**TEXTO PROPORCIONADO**
Columna de Rodrigo González: Licorice Pizza: amores incompletos en los años 70
Licorice Pizza no pasma como The Master (2012) ni descoloca como Vicio Propio (2014). Más bien engancha y seduce como Boogie Nights hace ya 25 años. En este sentido la cinta puede ser doblemente nostálgica.
Después de hacer su película más atípica e inclasificable, la magnífica El Hilo Fantasma (2017), Paul Thomas Anderson regresa a las pistas del cine que más conoce, a las soleadas calles de California. Para ser exactos, a Encino, en el Valle de San Fernando, al noreste del centro de Los Angeles, en 1973. Es la zona donde él creció, como hijo de un director de televisión. Es el barrio de la infancia y de la adolescencia, el mapa de su nostalgia y de sus anhelos. Lo que resulta es, desde muchos puntos de vista, una gran película.

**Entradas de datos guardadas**
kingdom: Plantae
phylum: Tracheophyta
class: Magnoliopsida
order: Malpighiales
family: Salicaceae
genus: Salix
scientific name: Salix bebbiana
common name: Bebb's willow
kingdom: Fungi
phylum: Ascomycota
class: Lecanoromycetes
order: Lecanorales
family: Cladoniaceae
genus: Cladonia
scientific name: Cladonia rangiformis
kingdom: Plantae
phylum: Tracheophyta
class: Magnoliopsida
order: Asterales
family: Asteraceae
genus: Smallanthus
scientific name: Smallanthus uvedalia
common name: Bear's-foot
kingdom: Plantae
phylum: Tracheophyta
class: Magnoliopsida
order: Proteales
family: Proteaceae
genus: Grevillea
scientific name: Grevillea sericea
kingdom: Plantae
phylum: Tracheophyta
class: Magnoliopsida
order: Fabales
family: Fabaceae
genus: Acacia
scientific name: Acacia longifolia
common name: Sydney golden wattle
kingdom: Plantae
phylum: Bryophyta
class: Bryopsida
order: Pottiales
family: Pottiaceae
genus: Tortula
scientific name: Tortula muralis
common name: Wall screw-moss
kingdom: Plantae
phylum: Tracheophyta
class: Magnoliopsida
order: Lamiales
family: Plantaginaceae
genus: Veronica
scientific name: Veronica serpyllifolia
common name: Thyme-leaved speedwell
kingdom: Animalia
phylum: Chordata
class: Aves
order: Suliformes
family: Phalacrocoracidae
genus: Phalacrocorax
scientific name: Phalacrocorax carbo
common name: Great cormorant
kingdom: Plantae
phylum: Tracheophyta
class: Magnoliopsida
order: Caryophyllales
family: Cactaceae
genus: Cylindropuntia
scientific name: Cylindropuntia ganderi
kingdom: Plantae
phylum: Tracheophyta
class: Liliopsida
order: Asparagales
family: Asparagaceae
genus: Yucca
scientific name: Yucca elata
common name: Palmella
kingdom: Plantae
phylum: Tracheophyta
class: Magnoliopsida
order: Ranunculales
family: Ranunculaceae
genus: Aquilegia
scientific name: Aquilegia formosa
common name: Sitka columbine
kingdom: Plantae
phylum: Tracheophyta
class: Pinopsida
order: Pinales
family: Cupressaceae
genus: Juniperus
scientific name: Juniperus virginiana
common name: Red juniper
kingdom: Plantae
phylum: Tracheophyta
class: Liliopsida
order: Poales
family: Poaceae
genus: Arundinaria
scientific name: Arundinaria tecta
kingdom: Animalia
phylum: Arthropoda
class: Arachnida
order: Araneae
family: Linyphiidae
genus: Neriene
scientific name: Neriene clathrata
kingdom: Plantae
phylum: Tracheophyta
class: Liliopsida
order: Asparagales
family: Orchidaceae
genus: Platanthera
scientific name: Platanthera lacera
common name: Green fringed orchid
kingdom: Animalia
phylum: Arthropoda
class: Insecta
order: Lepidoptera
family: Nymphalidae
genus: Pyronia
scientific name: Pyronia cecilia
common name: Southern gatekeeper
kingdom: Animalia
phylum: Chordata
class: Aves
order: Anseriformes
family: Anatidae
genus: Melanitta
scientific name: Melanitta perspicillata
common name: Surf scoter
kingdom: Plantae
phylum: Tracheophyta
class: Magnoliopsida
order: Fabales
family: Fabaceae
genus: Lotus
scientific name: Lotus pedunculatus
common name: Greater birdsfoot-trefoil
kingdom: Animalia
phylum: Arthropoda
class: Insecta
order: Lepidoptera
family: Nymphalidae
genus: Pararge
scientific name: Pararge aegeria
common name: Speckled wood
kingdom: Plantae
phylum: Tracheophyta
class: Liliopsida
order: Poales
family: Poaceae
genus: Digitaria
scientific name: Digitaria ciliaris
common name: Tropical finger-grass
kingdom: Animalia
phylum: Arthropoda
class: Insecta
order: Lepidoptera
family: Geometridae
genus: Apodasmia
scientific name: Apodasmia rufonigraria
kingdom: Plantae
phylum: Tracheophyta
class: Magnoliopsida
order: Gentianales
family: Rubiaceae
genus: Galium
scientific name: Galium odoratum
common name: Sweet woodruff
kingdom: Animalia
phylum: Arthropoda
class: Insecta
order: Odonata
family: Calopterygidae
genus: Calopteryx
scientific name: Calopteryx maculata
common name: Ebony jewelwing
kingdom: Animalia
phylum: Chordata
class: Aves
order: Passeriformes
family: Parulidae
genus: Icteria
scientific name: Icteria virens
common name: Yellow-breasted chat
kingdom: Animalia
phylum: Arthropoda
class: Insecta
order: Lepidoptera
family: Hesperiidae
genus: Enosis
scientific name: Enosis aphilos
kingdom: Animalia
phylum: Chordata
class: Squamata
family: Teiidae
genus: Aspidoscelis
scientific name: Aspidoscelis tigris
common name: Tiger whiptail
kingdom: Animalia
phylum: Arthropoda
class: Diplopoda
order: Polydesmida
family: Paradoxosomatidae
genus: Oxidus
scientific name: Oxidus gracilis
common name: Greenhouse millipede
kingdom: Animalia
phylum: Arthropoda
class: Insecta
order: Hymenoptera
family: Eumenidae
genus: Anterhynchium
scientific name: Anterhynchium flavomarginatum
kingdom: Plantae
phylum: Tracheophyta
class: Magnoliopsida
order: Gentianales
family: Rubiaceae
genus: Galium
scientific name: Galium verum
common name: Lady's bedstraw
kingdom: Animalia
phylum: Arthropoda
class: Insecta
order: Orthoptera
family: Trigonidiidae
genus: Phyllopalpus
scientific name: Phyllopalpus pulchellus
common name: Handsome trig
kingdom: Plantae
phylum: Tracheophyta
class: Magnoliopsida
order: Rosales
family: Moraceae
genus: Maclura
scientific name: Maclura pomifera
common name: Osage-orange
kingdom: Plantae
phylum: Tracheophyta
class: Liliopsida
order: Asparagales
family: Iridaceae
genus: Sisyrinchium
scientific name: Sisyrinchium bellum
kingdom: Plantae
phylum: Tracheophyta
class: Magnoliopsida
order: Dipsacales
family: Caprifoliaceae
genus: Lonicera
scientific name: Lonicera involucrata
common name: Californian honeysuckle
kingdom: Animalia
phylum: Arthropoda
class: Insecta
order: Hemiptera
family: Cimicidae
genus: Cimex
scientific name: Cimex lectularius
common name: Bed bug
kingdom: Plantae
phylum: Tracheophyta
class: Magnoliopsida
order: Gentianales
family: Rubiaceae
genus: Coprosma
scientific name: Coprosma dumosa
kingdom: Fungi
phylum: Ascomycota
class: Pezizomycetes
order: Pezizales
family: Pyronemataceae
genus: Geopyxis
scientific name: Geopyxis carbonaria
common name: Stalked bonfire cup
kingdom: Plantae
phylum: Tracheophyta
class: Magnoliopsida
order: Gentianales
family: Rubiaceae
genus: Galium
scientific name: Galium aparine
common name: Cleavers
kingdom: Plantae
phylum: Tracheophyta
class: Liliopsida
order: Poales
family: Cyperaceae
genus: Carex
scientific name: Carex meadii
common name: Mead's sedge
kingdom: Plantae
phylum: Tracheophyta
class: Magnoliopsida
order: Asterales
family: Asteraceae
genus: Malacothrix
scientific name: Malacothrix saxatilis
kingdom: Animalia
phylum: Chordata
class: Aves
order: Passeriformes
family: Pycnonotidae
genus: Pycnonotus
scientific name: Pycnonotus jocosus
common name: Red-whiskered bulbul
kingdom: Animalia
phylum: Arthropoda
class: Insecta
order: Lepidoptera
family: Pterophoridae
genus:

**TU OBJETIVO**
Según la columna sobre Licorice Pizza, ¿en qué lugar y en qué año transcurre la película?

**RESPUESTA A LA TAREA**
En Encino, en el Valle de San Fernando, al noreste del centro de Los Angeles, en 1973.